滲出性中耳炎
HATSURATSU NEWS
子供がかかりやすい中耳炎。繰り返しかかると鼓膜に穴が開くこともあり、早期の治療が要求されます。
中耳炎は、鼓膜の内側にある中耳の粘膜に、細菌などが侵入して炎症が起きる病気です。
子供に多く見られ、それは、
◉ 子供の耳管(耳とのどをつなぐ管)が、大人に比べて太く短く、水平に近いため、
鼻やのどに入った細菌が中耳に入りやすい
◉ アデノイド(咽頭扁桃)が大人より発達しているため、耳管がふさがれやすく、
中耳の換気が悪くなり、細菌が繁殖しやすい
などの理由によります。
滲出性中耳炎は、中耳内に、炎症によって粘膜組織からにじみ出てきた液(滲出液)がたまる病気です。急性中耳炎(中耳の粘膜に細菌が感染して炎症が起こり、 鼓膜が腫れて強い痛みがある)に引き続いて起こりやすく、痛みはあまりありませんが、聞こえが悪くなることが発見の目安になります。学校の聴力検査や、 「呼んでも返事をしない、よく聞き返す、テレビの音を大きくする、テレビに近づいて見る」などの様子で異常に気付くことが多いようです。
原因
(1)
(2)
(3)
風邪などによる、上気道炎(喉などの炎症)がきっかけになり、中耳腔にも細菌感染と炎症が起こります。
アデノイドが肥大して、耳管の出口をふさいだとき。
慢性副鼻腔炎やアレルギー性鼻炎があると、鼻汁が耳管の出口にたまったり、耳管の粘膜も腫れるので、耳管の通気機能が悪くなります。
また、中には原因がはっきりしない滲出性中耳炎もあります。
治療
(1)
(2)
(3)

◆ 抜粋データ ◆
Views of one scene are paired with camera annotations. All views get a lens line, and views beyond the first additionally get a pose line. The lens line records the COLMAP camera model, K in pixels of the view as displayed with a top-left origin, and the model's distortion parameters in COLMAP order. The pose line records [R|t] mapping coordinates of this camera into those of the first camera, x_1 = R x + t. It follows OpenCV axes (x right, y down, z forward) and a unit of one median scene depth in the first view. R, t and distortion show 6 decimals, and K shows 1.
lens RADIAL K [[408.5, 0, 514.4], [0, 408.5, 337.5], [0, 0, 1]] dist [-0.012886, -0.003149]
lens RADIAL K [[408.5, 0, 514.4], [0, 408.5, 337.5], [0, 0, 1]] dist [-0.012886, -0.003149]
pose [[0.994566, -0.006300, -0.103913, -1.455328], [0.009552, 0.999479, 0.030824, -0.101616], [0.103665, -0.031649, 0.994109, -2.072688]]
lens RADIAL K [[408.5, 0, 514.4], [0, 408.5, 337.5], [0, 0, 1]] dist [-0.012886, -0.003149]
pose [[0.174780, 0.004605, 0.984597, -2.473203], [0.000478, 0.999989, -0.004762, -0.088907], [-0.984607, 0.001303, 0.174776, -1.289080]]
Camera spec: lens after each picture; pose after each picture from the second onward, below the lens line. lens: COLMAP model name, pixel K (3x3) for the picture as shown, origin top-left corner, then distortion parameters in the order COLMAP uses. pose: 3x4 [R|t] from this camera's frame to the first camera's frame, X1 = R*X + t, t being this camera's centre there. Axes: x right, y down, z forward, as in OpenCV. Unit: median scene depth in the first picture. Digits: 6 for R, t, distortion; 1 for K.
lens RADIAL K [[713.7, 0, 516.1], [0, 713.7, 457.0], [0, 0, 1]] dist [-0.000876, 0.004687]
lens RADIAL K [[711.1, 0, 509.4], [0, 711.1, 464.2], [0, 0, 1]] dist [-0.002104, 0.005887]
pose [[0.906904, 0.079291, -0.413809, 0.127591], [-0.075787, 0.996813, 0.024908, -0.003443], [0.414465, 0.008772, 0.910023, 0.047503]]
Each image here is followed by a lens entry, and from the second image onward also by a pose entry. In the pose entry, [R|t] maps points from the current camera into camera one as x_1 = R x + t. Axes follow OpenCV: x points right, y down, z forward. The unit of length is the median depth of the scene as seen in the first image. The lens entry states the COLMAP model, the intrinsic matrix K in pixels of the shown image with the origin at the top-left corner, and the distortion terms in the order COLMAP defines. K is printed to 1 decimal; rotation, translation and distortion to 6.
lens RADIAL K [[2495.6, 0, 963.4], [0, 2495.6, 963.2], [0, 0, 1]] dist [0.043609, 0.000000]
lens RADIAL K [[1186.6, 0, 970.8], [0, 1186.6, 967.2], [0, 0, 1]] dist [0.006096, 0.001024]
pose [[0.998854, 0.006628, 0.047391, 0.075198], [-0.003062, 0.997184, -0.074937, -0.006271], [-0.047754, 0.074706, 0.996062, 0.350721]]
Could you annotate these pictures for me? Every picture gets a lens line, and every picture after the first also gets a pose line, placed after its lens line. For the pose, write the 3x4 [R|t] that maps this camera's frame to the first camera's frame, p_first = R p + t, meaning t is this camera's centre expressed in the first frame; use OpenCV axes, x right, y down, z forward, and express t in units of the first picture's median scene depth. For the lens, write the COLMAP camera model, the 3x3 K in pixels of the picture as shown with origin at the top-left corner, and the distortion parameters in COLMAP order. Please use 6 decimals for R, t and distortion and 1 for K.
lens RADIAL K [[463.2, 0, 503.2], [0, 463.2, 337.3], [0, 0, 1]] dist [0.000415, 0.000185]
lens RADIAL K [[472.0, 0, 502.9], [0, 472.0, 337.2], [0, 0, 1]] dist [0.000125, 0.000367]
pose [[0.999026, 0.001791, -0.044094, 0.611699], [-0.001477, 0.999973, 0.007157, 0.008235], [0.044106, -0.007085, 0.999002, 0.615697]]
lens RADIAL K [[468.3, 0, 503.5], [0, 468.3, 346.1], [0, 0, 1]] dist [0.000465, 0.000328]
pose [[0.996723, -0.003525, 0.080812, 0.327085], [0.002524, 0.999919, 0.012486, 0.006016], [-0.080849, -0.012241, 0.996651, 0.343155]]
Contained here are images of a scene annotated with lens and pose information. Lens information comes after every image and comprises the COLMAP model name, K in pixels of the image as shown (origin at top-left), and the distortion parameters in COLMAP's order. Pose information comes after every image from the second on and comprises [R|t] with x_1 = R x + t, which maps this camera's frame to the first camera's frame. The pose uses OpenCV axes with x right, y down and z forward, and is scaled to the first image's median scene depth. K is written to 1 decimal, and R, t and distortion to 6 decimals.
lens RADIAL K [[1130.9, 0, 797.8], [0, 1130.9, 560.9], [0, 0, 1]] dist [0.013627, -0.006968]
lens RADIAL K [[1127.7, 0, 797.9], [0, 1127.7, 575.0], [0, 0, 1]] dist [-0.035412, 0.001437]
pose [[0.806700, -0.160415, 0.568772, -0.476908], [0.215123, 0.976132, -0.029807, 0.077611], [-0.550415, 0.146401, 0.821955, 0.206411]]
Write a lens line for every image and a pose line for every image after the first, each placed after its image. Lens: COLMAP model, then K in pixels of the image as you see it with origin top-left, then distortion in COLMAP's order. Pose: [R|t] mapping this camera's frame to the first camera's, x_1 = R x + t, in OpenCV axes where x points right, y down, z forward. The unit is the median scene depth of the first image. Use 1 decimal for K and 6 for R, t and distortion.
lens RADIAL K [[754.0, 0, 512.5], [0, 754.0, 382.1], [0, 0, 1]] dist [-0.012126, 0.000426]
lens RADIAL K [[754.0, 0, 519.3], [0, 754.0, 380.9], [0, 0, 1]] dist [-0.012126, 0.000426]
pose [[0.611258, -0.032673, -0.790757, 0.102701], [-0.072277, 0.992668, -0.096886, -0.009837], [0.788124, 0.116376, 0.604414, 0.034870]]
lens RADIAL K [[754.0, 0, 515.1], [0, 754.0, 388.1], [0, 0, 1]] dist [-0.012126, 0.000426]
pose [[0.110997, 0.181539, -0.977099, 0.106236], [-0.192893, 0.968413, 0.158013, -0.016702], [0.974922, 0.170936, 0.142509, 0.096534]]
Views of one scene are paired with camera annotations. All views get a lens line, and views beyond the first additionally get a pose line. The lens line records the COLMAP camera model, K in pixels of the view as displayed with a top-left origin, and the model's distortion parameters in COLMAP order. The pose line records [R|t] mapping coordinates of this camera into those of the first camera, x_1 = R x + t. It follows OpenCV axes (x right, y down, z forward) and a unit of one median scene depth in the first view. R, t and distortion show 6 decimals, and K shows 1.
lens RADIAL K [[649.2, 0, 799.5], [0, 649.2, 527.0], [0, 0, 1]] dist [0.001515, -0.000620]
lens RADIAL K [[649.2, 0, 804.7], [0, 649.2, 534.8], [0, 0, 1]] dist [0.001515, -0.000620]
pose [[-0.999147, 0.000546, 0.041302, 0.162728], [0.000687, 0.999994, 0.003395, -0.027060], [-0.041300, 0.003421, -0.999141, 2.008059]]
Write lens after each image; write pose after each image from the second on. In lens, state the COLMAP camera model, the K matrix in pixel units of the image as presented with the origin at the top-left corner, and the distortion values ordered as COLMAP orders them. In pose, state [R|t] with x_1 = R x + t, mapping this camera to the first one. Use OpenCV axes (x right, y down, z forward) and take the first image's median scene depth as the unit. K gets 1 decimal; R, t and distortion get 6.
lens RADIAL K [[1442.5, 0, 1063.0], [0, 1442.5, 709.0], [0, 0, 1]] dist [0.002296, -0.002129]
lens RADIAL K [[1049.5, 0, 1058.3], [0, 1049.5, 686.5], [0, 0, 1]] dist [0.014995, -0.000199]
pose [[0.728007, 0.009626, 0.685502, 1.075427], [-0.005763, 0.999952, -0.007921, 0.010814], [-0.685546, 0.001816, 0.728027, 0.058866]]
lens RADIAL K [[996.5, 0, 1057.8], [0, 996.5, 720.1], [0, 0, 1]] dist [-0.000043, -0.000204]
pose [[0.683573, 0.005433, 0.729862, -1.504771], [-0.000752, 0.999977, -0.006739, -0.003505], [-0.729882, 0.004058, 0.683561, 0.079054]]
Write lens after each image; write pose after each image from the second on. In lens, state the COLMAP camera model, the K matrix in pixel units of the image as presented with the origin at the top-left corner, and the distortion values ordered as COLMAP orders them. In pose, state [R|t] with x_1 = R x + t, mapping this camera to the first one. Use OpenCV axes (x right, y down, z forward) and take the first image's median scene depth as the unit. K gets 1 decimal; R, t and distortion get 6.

◆ あなたの課題 ◆
(1) 中耳炎の本文を「子供に多く見られ、それは、」から「アデノイドが肥大して、耳管の出口をふさいだとき。」まで（両端を含む）書き出し、その範囲の「細菌」をすべて「病原体」に置き換えて編集してください。
(2) 滲出性中耳炎の本文の最後の行に続けて、文章を書き進めてください。
これらの行は使わなくてもかまいません。

◆ 各課題の解答 ◆
(1)
子供に多く見られ、それは、
◉ 子供の耳管(耳とのどをつなぐ管)が、大人に比べて太く短く、水平に近いため、
鼻やのどに入った病原体が中耳に入りやすい
◉ アデノイド(咽頭扁桃)が大人より発達しているため、耳管がふさがれやすく、
中耳の換気が悪くなり、病原体が繁殖しやすい
などの理由によります。
滲出性中耳炎は、中耳内に、炎症によって粘膜組織からにじみ出てきた液(滲出液)がたまる病気です。急性中耳炎(中耳の粘膜に病原体が感染して炎症が起こり、 鼓膜が腫れて強い痛みがある)に引き続いて起こりやすく、痛みはあまりありませんが、聞こえが悪くなることが発見の目安になります。学校の聴力検査や、 「呼んでも返事をしない、よく聞き返す、テレビの音を大きくする、テレビに近づいて見る」などの様子で異常に気付くことが多いようです。
原因
(1)
(2)
(3)
風邪などによる、上気道炎(喉などの炎症)がきっかけになり、中耳腔にも病原体感染と炎症が起こります。
アデノイドが肥大して、耳管の出口をふさいだとき。

(2)
副鼻腔炎やアレルギー性鼻炎があれば、それに対する処置や薬物治療を行います。例えば、鼻の洗浄や、中耳腔に空気を送る通気治療を行ったり、抗アレルギー剤や抗ヒスタミン剤などで炎症を抑え、滲出液に細菌がいる場合は、抗生物質を内服します。アデノイドの肥大に対しては切除手術も考えられます。
1の処置で改善が見られないときは、鼓膜を切開して滲出液を吸い出します。
上記、1、2の処置を続けて1年以上たっても良くならないときには、鼓膜に穴を開けて、換気チューブを挿入し、中耳腔を乾燥させる方法があります。換気チューブを通じて空気が中耳腔に入り、滲出液は外へ流れ出ます。
日常生活の注意
◉ 滲出性中耳炎は難聴の原因になり、難治化や後遺症を生じることがあるため、定期的に診察を受けることが大切です。また、7才までは再発することも多く、完治したからといって安心せず、治療後も耳鼻科の検査を受けるようにして下さい。
◉ 鼻汁が喉に落ちると、細菌が耳管に入りやすくなるので鼻汁はすすらず、日頃から鼻をかむ習慣を身に付けさせて下さい。
◉ 換気チューブは6ヶ月から長い時で2~3年装着するときがありますが、耳栓をすれば水泳もできることが多いので、医師の指示に従うようにして下さい。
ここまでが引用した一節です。